TO-DO ITEM. Please print all of the entries, matching them exactly.

DATASET RECORDS.
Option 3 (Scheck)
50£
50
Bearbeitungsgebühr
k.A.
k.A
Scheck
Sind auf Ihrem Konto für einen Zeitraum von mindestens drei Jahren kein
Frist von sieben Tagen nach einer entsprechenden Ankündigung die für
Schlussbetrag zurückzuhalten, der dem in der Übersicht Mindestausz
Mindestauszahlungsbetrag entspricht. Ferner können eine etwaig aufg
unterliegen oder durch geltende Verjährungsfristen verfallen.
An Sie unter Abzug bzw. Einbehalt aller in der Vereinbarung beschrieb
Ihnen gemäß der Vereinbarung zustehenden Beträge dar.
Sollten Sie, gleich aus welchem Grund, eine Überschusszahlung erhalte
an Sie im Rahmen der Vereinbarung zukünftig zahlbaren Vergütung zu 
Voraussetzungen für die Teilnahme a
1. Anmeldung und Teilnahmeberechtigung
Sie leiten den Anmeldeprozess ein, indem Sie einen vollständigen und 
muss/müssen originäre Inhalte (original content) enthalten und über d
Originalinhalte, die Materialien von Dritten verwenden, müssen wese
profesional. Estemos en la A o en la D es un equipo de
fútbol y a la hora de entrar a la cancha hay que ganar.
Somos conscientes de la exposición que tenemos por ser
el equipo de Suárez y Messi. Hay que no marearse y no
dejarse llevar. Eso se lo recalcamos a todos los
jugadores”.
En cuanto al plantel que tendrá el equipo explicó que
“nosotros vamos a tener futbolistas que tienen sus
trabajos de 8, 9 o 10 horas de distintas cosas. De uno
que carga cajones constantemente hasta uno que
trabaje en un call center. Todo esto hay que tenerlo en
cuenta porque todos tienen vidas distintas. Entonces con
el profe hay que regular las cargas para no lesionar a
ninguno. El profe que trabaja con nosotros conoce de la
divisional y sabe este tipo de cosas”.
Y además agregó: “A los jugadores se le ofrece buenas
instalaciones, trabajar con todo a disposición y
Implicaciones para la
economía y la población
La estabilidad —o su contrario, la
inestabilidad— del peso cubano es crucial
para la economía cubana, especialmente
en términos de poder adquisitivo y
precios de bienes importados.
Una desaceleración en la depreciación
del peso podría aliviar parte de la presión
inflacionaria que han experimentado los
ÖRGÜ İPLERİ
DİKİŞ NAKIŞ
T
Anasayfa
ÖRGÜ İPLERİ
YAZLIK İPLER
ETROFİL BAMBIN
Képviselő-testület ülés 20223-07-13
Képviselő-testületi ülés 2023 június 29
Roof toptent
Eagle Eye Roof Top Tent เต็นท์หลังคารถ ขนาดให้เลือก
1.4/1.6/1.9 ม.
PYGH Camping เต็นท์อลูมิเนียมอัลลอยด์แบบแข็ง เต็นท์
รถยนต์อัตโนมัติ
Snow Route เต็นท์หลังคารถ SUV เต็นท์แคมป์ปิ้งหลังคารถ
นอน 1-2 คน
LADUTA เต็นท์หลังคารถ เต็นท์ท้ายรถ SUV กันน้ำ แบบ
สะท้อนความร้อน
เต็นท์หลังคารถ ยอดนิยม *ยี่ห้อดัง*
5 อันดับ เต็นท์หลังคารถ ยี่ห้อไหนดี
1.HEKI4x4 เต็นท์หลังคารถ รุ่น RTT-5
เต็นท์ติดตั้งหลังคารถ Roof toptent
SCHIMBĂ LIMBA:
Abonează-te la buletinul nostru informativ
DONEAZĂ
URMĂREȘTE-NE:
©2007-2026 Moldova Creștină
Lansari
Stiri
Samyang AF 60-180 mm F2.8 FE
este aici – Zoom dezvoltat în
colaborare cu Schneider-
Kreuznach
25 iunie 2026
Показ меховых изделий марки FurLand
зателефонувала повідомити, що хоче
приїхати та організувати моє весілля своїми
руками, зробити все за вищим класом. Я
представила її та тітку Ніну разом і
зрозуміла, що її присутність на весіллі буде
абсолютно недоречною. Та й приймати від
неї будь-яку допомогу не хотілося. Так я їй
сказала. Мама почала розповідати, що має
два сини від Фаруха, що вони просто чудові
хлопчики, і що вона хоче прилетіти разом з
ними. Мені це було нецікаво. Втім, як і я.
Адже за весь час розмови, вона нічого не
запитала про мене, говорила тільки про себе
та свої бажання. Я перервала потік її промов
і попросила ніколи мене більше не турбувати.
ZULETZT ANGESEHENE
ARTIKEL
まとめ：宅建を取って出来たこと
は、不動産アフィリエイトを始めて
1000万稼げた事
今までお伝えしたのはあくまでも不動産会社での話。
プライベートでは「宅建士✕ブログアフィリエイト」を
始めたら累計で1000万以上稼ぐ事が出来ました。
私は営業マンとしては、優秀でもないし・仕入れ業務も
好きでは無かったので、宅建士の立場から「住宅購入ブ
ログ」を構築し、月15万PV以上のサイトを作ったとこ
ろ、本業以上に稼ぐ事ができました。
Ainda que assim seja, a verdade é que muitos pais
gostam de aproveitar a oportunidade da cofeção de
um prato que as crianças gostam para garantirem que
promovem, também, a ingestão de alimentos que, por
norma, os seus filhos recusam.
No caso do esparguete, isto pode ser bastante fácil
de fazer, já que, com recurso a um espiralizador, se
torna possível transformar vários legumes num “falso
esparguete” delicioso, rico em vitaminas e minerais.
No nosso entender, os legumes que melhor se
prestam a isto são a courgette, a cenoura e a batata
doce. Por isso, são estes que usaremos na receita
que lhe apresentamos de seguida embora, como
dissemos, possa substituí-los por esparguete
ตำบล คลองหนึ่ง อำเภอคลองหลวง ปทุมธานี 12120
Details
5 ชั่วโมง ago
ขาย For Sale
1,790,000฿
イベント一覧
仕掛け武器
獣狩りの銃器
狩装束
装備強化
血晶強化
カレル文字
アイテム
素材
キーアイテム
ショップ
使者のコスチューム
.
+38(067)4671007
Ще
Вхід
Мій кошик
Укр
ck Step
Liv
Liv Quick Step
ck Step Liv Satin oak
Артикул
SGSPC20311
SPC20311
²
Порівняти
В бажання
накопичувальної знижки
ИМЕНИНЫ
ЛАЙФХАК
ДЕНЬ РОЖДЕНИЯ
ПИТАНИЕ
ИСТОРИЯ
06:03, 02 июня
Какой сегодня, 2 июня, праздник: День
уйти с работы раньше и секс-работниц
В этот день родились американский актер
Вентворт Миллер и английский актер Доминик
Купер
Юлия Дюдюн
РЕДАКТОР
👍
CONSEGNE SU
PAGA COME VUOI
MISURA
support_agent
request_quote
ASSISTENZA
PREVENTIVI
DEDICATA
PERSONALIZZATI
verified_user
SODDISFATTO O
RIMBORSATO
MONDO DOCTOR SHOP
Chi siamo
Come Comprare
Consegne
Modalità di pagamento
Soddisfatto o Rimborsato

RESULT.
Option 3 (Scheck)
50£
50
Bearbeitungsgebühr
k.A.
k.A
Scheck
Sind auf Ihrem Konto für einen Zeitraum von mindestens drei Jahren kein
Frist von sieben Tagen nach einer entsprechenden Ankündigung die für
Schlussbetrag zurückzuhalten, der dem in der Übersicht Mindestausz
Mindestauszahlungsbetrag entspricht. Ferner können eine etwaig aufg
unterliegen oder durch geltende Verjährungsfristen verfallen.
An Sie unter Abzug bzw. Einbehalt aller in der Vereinbarung beschrieb
Ihnen gemäß der Vereinbarung zustehenden Beträge dar.
Sollten Sie, gleich aus welchem Grund, eine Überschusszahlung erhalte
an Sie im Rahmen der Vereinbarung zukünftig zahlbaren Vergütung zu 
Voraussetzungen für die Teilnahme a
1. Anmeldung und Teilnahmeberechtigung
Sie leiten den Anmeldeprozess ein, indem Sie einen vollständigen und 
muss/müssen originäre Inhalte (original content) enthalten und über d
Originalinhalte, die Materialien von Dritten verwenden, müssen wese
profesional. Estemos en la A o en la D es un equipo de
fútbol y a la hora de entrar a la cancha hay que ganar.
Somos conscientes de la exposición que tenemos por ser
el equipo de Suárez y Messi. Hay que no marearse y no
dejarse llevar. Eso se lo recalcamos a todos los
jugadores”.
En cuanto al plantel que tendrá el equipo explicó que
“nosotros vamos a tener futbolistas que tienen sus
trabajos de 8, 9 o 10 horas de distintas cosas. De uno
que carga cajones constantemente hasta uno que
trabaje en un call center. Todo esto hay que tenerlo en
cuenta porque todos tienen vidas distintas. Entonces con
el profe hay que regular las cargas para no lesionar a
ninguno. El profe que trabaja con nosotros conoce de la
divisional y sabe este tipo de cosas”.
Y además agregó: “A los jugadores se le ofrece buenas
instalaciones, trabajar con todo a disposición y
Implicaciones para la
economía y la población
La estabilidad —o su contrario, la
inestabilidad— del peso cubano es crucial
para la economía cubana, especialmente
en términos de poder adquisitivo y
precios de bienes importados.
Una desaceleración en la depreciación
del peso podría aliviar parte de la presión
inflacionaria que han experimentado los
ÖRGÜ İPLERİ
DİKİŞ NAKIŞ
T
Anasayfa
ÖRGÜ İPLERİ
YAZLIK İPLER
ETROFİL BAMBIN
Képviselő-testület ülés 20223-07-13
Képviselő-testületi ülés 2023 június 29
Roof toptent
Eagle Eye Roof Top Tent เต็นท์หลังคารถ ขนาดให้เลือก
1.4/1.6/1.9 ม.
PYGH Camping เต็นท์อลูมิเนียมอัลลอยด์แบบแข็ง เต็นท์
รถยนต์อัตโนมัติ
Snow Route เต็นท์หลังคารถ SUV เต็นท์แคมป์ปิ้งหลังคารถ
นอน 1-2 คน
LADUTA เต็นท์หลังคารถ เต็นท์ท้ายรถ SUV กันน้ำ แบบ
สะท้อนความร้อน
เต็นท์หลังคารถ ยอดนิยม *ยี่ห้อดัง*
5 อันดับ เต็นท์หลังคารถ ยี่ห้อไหนดี
1.HEKI4x4 เต็นท์หลังคารถ รุ่น RTT-5
เต็นท์ติดตั้งหลังคารถ Roof toptent
SCHIMBĂ LIMBA:
Abonează-te la buletinul nostru informativ
DONEAZĂ
URMĂREȘTE-NE:
©2007-2026 Moldova Creștină
Lansari
Stiri
Samyang AF 60-180 mm F2.8 FE
este aici – Zoom dezvoltat în
colaborare cu Schneider-
Kreuznach
25 iunie 2026
Показ меховых изделий марки FurLand
зателефонувала повідомити, що хоче
приїхати та організувати моє весілля своїми
руками, зробити все за вищим класом. Я
представила її та тітку Ніну разом і
зрозуміла, що її присутність на весіллі буде
абсолютно недоречною. Та й приймати від
неї будь-яку допомогу не хотілося. Так я їй
сказала. Мама почала розповідати, що має
два сини від Фаруха, що вони просто чудові
хлопчики, і що вона хоче прилетіти разом з
ними. Мені це було нецікаво. Втім, як і я.
Адже за весь час розмови, вона нічого не
запитала про мене, говорила тільки про себе
та свої бажання. Я перервала потік її промов
і попросила ніколи мене більше не турбувати.
ZULETZT ANGESEHENE
ARTIKEL
まとめ：宅建を取って出来たこと
は、不動産アフィリエイトを始めて
1000万稼げた事
今までお伝えしたのはあくまでも不動産会社での話。
プライベートでは「宅建士✕ブログアフィリエイト」を
始めたら累計で1000万以上稼ぐ事が出来ました。
私は営業マンとしては、優秀でもないし・仕入れ業務も
好きでは無かったので、宅建士の立場から「住宅購入ブ
ログ」を構築し、月15万PV以上のサイトを作ったとこ
ろ、本業以上に稼ぐ事ができました。
Ainda que assim seja, a verdade é que muitos pais
gostam de aproveitar a oportunidade da cofeção de
um prato que as crianças gostam para garantirem que
promovem, também, a ingestão de alimentos que, por
norma, os seus filhos recusam.
No caso do esparguete, isto pode ser bastante fácil
de fazer, já que, com recurso a um espiralizador, se
torna possível transformar vários legumes num “falso
esparguete” delicioso, rico em vitaminas e minerais.
No nosso entender, os legumes que melhor se
prestam a isto são a courgette, a cenoura e a batata
doce. Por isso, são estes que usaremos na receita
que lhe apresentamos de seguida embora, como
dissemos, possa substituí-los por esparguete
ตำบล คลองหนึ่ง อำเภอคลองหลวง ปทุมธานี 12120
Details
5 ชั่วโมง ago
ขาย For Sale
1,790,000฿
イベント一覧
仕掛け武器
獣狩りの銃器
狩装束
装備強化
血晶強化
カレル文字
アイテム
素材
キーアイテム
ショップ
使者のコスチューム
.
+38(067)4671007
Ще
Вхід
Мій кошик
Укр
ck Step
Liv
Liv Quick Step
ck Step Liv Satin oak
Артикул
SGSPC20311
SPC20311
²
Порівняти
В бажання
накопичувальної знижки
ИМЕНИНЫ
ЛАЙФХАК
ДЕНЬ РОЖДЕНИЯ
ПИТАНИЕ
ИСТОРИЯ
06:03, 02 июня
Какой сегодня, 2 июня, праздник: День
уйти с работы раньше и секс-работниц
В этот день родились американский актер
Вентворт Миллер и английский актер Доминик
Купер
Юлия Дюдюн
РЕДАКТОР
👍
CONSEGNE SU
PAGA COME VUOI
MISURA
support_agent
request_quote
ASSISTENZA
PREVENTIVI
DEDICATA
PERSONALIZZATI
verified_user
SODDISFATTO O
RIMBORSATO
MONDO DOCTOR SHOP
Chi siamo
Come Comprare
Consegne
Modalità di pagamento
Soddisfatto o Rimborsato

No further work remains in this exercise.